• _The problem_
For each line in the data below that has the word "Italian", copy that line.

(Dataset entries)
Content starts

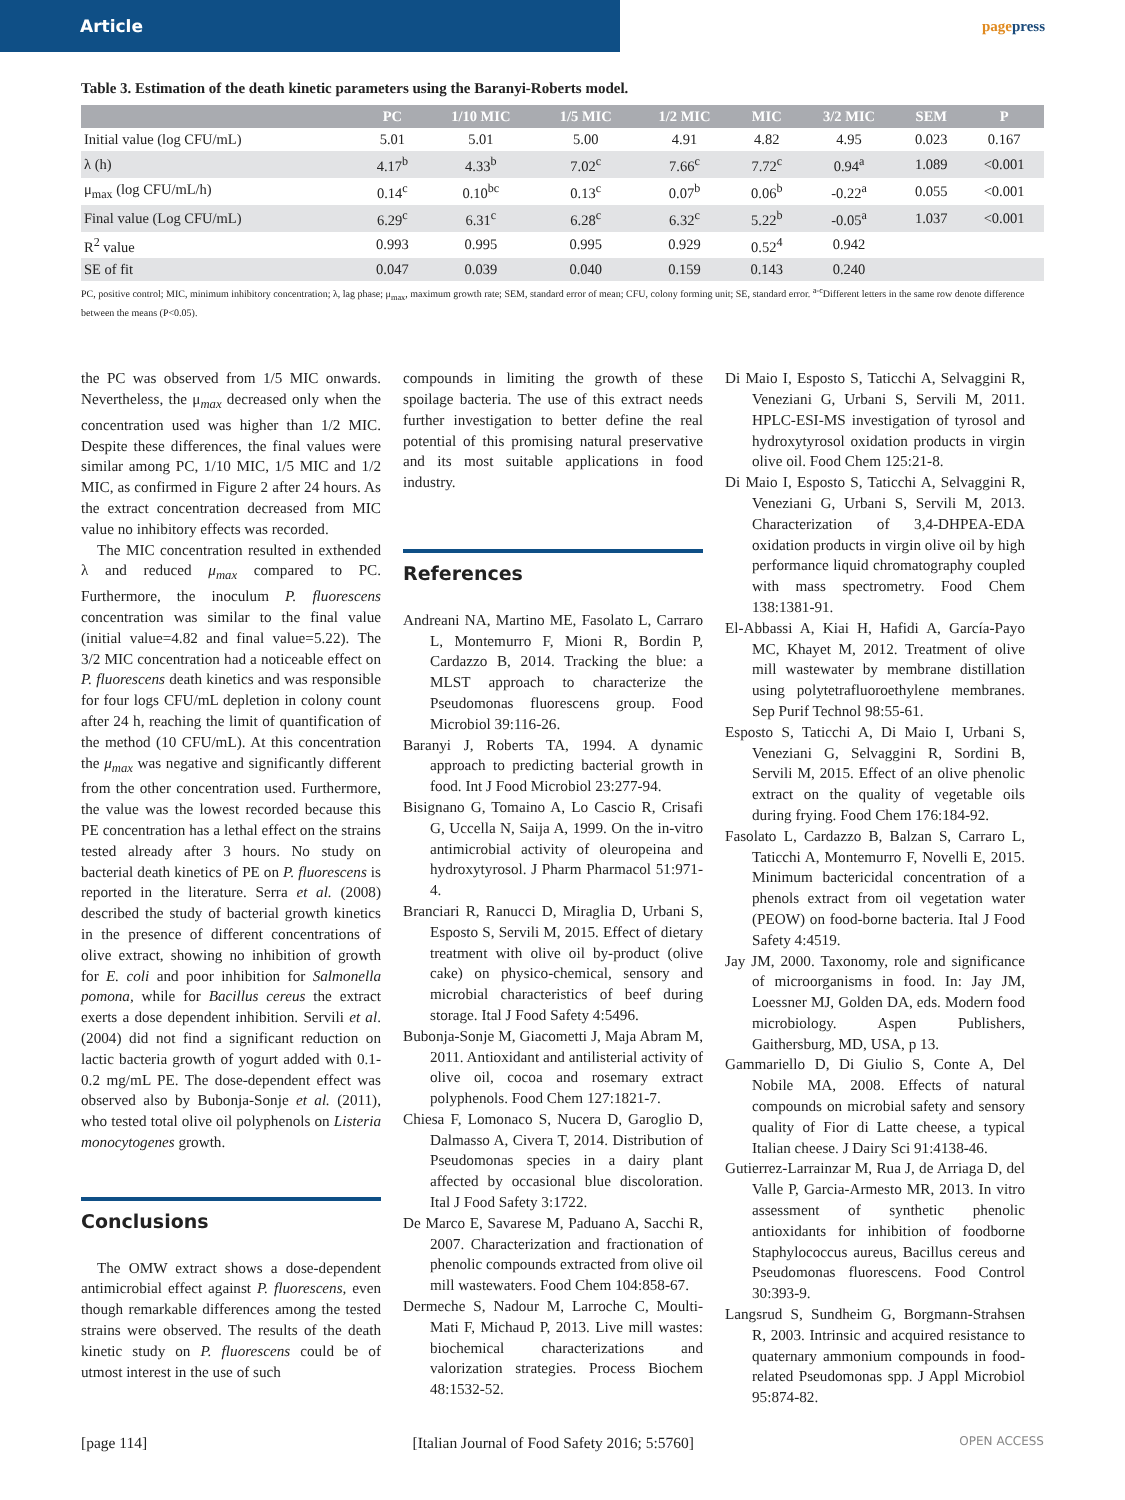Article
pagepress
Table 3. Estimation of the death kinetic parameters using the Baranyi-Roberts model.
| | PC | 1/10 MIC | 1/5 MIC | 1/2 MIC | MIC | 3/2 MIC | SEM | P |
| --- | --- | --- | --- | --- | --- | --- | --- | --- |
| Initial value (log CFU/mL) | 5.01 | 5.01 | 5.00 | 4.91 | 4.82 | 4.95 | 0.023 | 0.167 |
| λ (h) | 4.17<sup>b</sup> | 4.33<sup>b</sup> | 7.02<sup>c</sup> | 7.66<sup>c</sup> | 7.72<sup>c</sup> | 0.94<sup>a</sup> | 1.089 | <0.001 |
| μ<sub>max</sub> (log CFU/mL/h) | 0.14<sup>c</sup> | 0.10<sup>bc</sup> | 0.13<sup>c</sup> | 0.07<sup>b</sup> | 0.06<sup>b</sup> | -0.22<sup>a</sup> | 0.055 | <0.001 |
| Final value (Log CFU/mL) | 6.29<sup>c</sup> | 6.31<sup>c</sup> | 6.28<sup>c</sup> | 6.32<sup>c</sup> | 5.22<sup>b</sup> | -0.05<sup>a</sup> | 1.037 | <0.001 |
| R<sup>2</sup> value | 0.993 | 0.995 | 0.995 | 0.929 | 0.52<sup>4</sup> | 0.942 | | |
| SE of fit | 0.047 | 0.039 | 0.040 | 0.159 | 0.143 | 0.240 | | |
PC, positive control; MIC, minimum inhibitory concentration; λ, lag phase; μ<sub>max</sub>, maximum growth rate; SEM, standard error of mean; CFU, colony forming unit; SE, standard error. <sup>a-c</sup>Different letters in the same row denote difference between the means (P<0.05).
the PC was observed from 1/5 MIC onwards. Nevertheless, the μ<sub>max</sub> decreased only when the concentration used was higher than 1/2 MIC. Despite these differences, the final values were similar among PC, 1/10 MIC, 1/5 MIC and 1/2 MIC, as confirmed in Figure 2 after 24 hours. As the extract concentration decreased from MIC value no inhibitory effects was recorded.
The MIC concentration resulted in exthended λ and reduced μ<sub>max</sub> compared to PC. Furthermore, the inoculum P. fluorescens concentration was similar to the final value (initial value=4.82 and final value=5.22). The 3/2 MIC concentration had a noticeable effect on P. fluorescens death kinetics and was responsible for four logs CFU/mL depletion in colony count after 24 h, reaching the limit of quantification of the method (10 CFU/mL). At this concentration the μ<sub>max</sub> was negative and significantly different from the other concentration used. Furthermore, the value was the lowest recorded because this PE concentration has a lethal effect on the strains tested already after 3 hours. No study on bacterial death kinetics of PE on P. fluorescens is reported in the literature. Serra et al. (2008) described the study of bacterial growth kinetics in the presence of different concentrations of olive extract, showing no inhibition of growth for E. coli and poor inhibition for Salmonella pomona, while for Bacillus cereus the extract exerts a dose dependent inhibition. Servili et al. (2004) did not find a significant reduction on lactic bacteria growth of yogurt added with 0.1-0.2 mg/mL PE. The dose-dependent effect was observed also by Bubonja-Sonje et al. (2011), who tested total olive oil polyphenols on Listeria monocytogenes growth.
Conclusions
The OMW extract shows a dose-dependent antimicrobial effect against P. fluorescens, even though remarkable differences among the tested strains were observed. The results of the death kinetic study on P. fluorescens could be of utmost interest in the use of such
compounds in limiting the growth of these spoilage bacteria. The use of this extract needs further investigation to better define the real potential of this promising natural preservative and its most suitable applications in food industry.
References
Andreani NA, Martino ME, Fasolato L, Carraro L, Montemurro F, Mioni R, Bordin P, Cardazzo B, 2014. Tracking the blue: a MLST approach to characterize the Pseudomonas fluorescens group. Food Microbiol 39:116-26.
Baranyi J, Roberts TA, 1994. A dynamic approach to predicting bacterial growth in food. Int J Food Microbiol 23:277-94.
Bisignano G, Tomaino A, Lo Cascio R, Crisafi G, Uccella N, Saija A, 1999. On the in-vitro antimicrobial activity of oleuropeina and hydroxytyrosol. J Pharm Pharmacol 51:971-4.
Branciari R, Ranucci D, Miraglia D, Urbani S, Esposto S, Servili M, 2015. Effect of dietary treatment with olive oil by-product (olive cake) on physico-chemical, sensory and microbial characteristics of beef during storage. Ital J Food Safety 4:5496.
Bubonja-Sonje M, Giacometti J, Maja Abram M, 2011. Antioxidant and antilisterial activity of olive oil, cocoa and rosemary extract polyphenols. Food Chem 127:1821-7.
Chiesa F, Lomonaco S, Nucera D, Garoglio D, Dalmasso A, Civera T, 2014. Distribution of Pseudomonas species in a dairy plant affected by occasional blue discoloration. Ital J Food Safety 3:1722.
De Marco E, Savarese M, Paduano A, Sacchi R, 2007. Characterization and fractionation of phenolic compounds extracted from olive oil mill wastewaters. Food Chem 104:858-67.
Dermeche S, Nadour M, Larroche C, Moulti-Mati F, Michaud P, 2013. Live mill wastes: biochemical characterizations and valorization strategies. Process Biochem 48:1532-52.
Di Maio I, Esposto S, Taticchi A, Selvaggini R, Veneziani G, Urbani S, Servili M, 2011. HPLC-ESI-MS investigation of tyrosol and hydroxytyrosol oxidation products in virgin olive oil. Food Chem 125:21-8.
Di Maio I, Esposto S, Taticchi A, Selvaggini R, Veneziani G, Urbani S, Servili M, 2013. Characterization of 3,4-DHPEA-EDA oxidation products in virgin olive oil by high performance liquid chromatography coupled with mass spectrometry. Food Chem 138:1381-91.
El-Abbassi A, Kiai H, Hafidi A, García-Payo MC, Khayet M, 2012. Treatment of olive mill wastewater by membrane distillation using polytetrafluoroethylene membranes. Sep Purif Technol 98:55-61.
Esposto S, Taticchi A, Di Maio I, Urbani S, Veneziani G, Selvaggini R, Sordini B, Servili M, 2015. Effect of an olive phenolic extract on the quality of vegetable oils during frying. Food Chem 176:184-92.
Fasolato L, Cardazzo B, Balzan S, Carraro L, Taticchi A, Montemurro F, Novelli E, 2015. Minimum bactericidal concentration of a phenols extract from oil vegetation water (PEOW) on food-borne bacteria. Ital J Food Safety 4:4519.
Jay JM, 2000. Taxonomy, role and significance of microorganisms in food. In: Jay JM, Loessner MJ, Golden DA, eds. Modern food microbiology. Aspen Publishers, Gaithersburg, MD, USA, p 13.
Gammariello D, Di Giulio S, Conte A, Del Nobile MA, 2008. Effects of natural compounds on microbial safety and sensory quality of Fior di Latte cheese, a typical Italian cheese. J Dairy Sci 91:4138-46.
Gutierrez-Larrainzar M, Rua J, de Arriaga D, del Valle P, Garcia-Armesto MR, 2013. In vitro assessment of synthetic phenolic antioxidants for inhibition of foodborne Staphylococcus aureus, Bacillus cereus and Pseudomonas fluorescens. Food Control 30:393-9.
Langsrud S, Sundheim G, Borgmann-Strahsen R, 2003. Intrinsic and acquired resistance to quaternary ammonium compounds in food-related Pseudomonas spp. J Appl Microbiol 95:874-82.
[page 114] [Italian Journal of Food Safety 2016; 5:5760] OPEN ACCESS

Content ends

• _Finished exercise_
Gammariello D, Di Giulio S, Conte A, Del Nobile MA, 2008. Effects of natural compounds on microbial safety and sensory quality of Fior di Latte cheese, a typical Italian cheese. J Dairy Sci 91:4138-46.
[page 114] [Italian Journal of Food Safety 2016; 5:5760] OPEN ACCESS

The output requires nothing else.